━━━━━ Provided entries ━━━━━

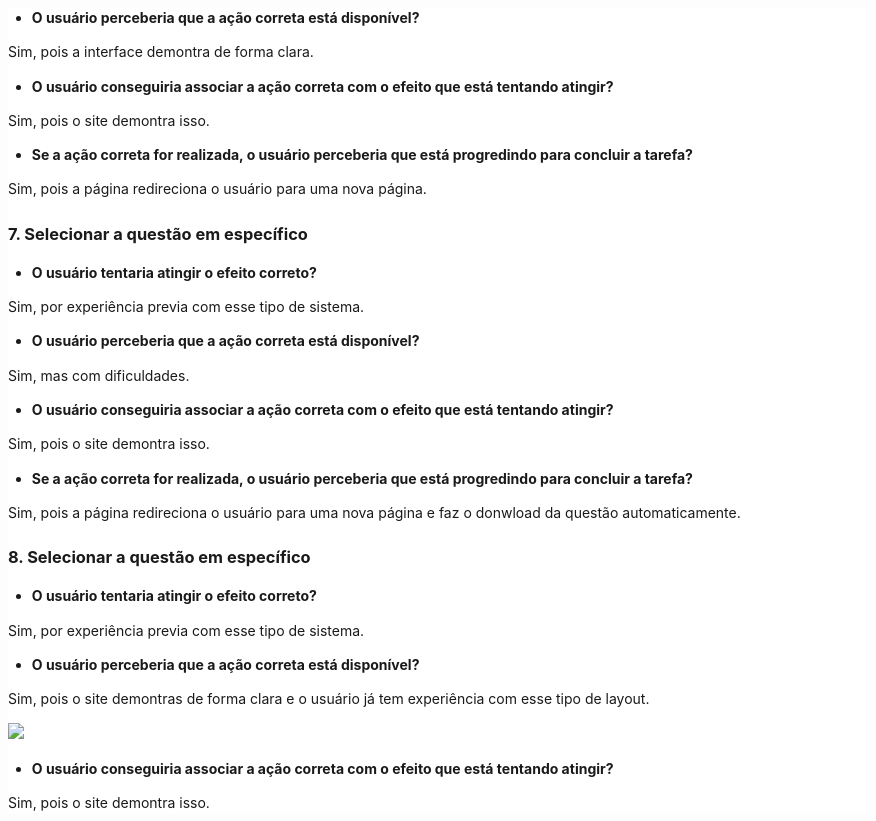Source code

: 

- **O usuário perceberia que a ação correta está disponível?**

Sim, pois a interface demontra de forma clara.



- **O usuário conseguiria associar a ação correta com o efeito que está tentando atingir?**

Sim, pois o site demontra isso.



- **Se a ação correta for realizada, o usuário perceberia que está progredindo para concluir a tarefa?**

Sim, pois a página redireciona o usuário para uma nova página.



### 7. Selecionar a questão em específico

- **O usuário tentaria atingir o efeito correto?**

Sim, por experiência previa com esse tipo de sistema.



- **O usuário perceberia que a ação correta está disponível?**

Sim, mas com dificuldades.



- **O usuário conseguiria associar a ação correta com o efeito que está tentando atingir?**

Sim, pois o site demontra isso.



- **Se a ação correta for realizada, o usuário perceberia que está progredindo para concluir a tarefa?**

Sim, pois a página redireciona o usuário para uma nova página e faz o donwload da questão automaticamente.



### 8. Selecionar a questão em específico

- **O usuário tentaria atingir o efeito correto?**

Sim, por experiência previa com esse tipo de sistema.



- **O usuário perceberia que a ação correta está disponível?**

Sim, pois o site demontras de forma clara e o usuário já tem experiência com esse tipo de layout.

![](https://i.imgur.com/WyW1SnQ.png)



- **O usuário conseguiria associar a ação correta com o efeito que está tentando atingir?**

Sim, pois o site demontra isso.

━━━━━
━━━━━ Provided entries ━━━━━

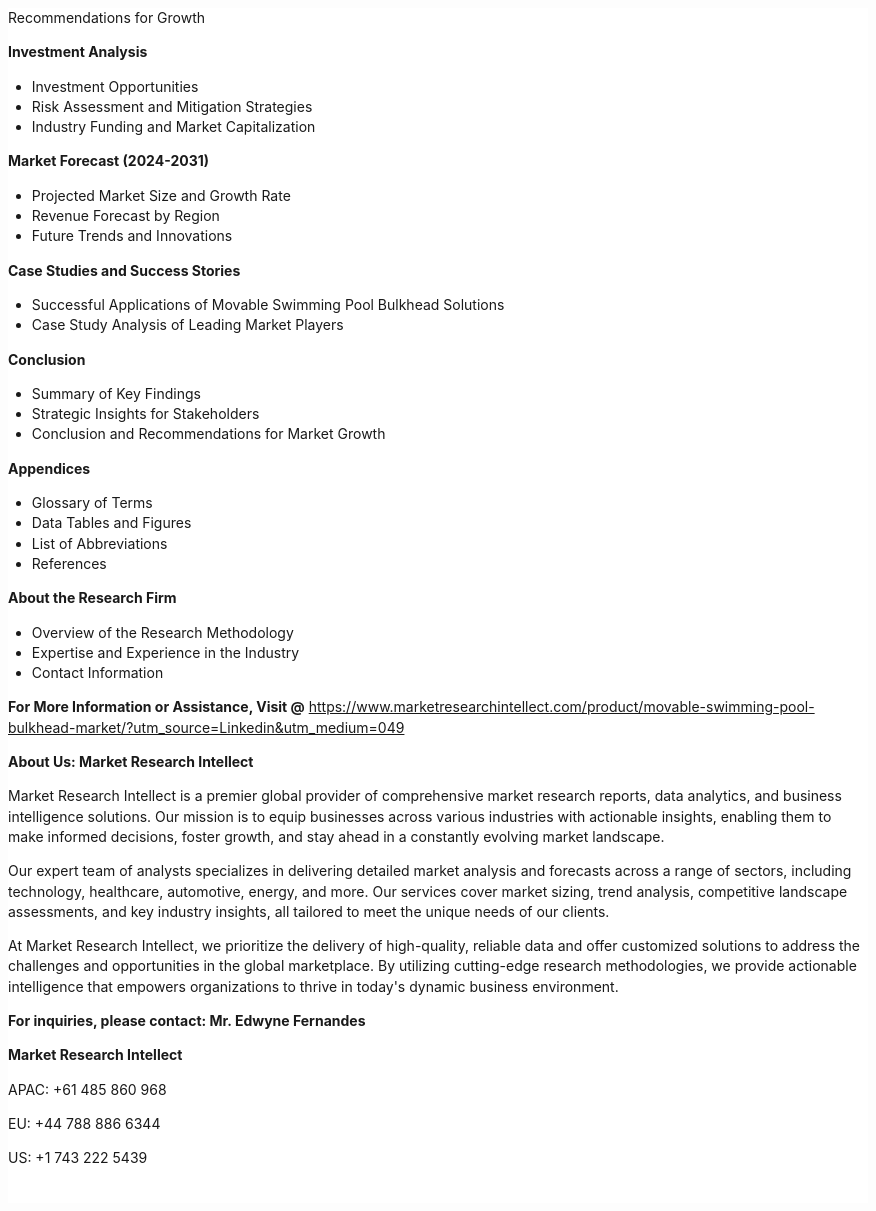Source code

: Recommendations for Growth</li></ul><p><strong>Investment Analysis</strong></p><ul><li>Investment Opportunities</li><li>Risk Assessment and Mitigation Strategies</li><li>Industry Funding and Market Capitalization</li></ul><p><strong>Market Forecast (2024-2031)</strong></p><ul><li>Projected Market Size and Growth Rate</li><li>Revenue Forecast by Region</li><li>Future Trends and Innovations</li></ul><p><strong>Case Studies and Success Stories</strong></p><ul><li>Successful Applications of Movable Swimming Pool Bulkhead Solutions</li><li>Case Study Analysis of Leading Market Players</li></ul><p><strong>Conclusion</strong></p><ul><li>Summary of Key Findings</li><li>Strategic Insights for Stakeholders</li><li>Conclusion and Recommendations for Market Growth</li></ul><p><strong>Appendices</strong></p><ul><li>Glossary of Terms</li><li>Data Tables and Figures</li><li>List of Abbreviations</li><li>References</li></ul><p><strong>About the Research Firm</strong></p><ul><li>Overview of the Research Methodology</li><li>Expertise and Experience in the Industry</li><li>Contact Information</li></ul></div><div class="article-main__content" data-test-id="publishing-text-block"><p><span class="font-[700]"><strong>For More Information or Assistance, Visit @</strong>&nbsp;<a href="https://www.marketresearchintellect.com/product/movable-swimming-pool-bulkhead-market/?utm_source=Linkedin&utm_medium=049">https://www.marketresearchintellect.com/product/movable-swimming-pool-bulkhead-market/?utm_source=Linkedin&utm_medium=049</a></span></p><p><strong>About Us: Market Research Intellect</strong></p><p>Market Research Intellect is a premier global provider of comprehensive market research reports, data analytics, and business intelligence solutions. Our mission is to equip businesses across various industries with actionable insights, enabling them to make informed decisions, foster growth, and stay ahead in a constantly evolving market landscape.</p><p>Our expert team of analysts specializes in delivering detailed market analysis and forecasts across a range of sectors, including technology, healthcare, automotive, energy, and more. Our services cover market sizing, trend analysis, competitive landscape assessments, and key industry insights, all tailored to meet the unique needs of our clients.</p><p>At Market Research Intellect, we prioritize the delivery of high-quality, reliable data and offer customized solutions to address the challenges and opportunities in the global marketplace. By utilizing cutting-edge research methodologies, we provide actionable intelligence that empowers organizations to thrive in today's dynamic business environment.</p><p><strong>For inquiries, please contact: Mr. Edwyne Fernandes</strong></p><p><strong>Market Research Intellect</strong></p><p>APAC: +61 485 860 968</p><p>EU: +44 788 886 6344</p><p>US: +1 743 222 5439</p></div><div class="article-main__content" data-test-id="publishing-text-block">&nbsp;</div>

━━━━━

From the entries above, collect every line with the string "clara" in it.

Sim, pois a interface demontra de forma clara.
Sim, pois o site demontras de forma clara e o usuário já tem experiência com esse tipo de layout.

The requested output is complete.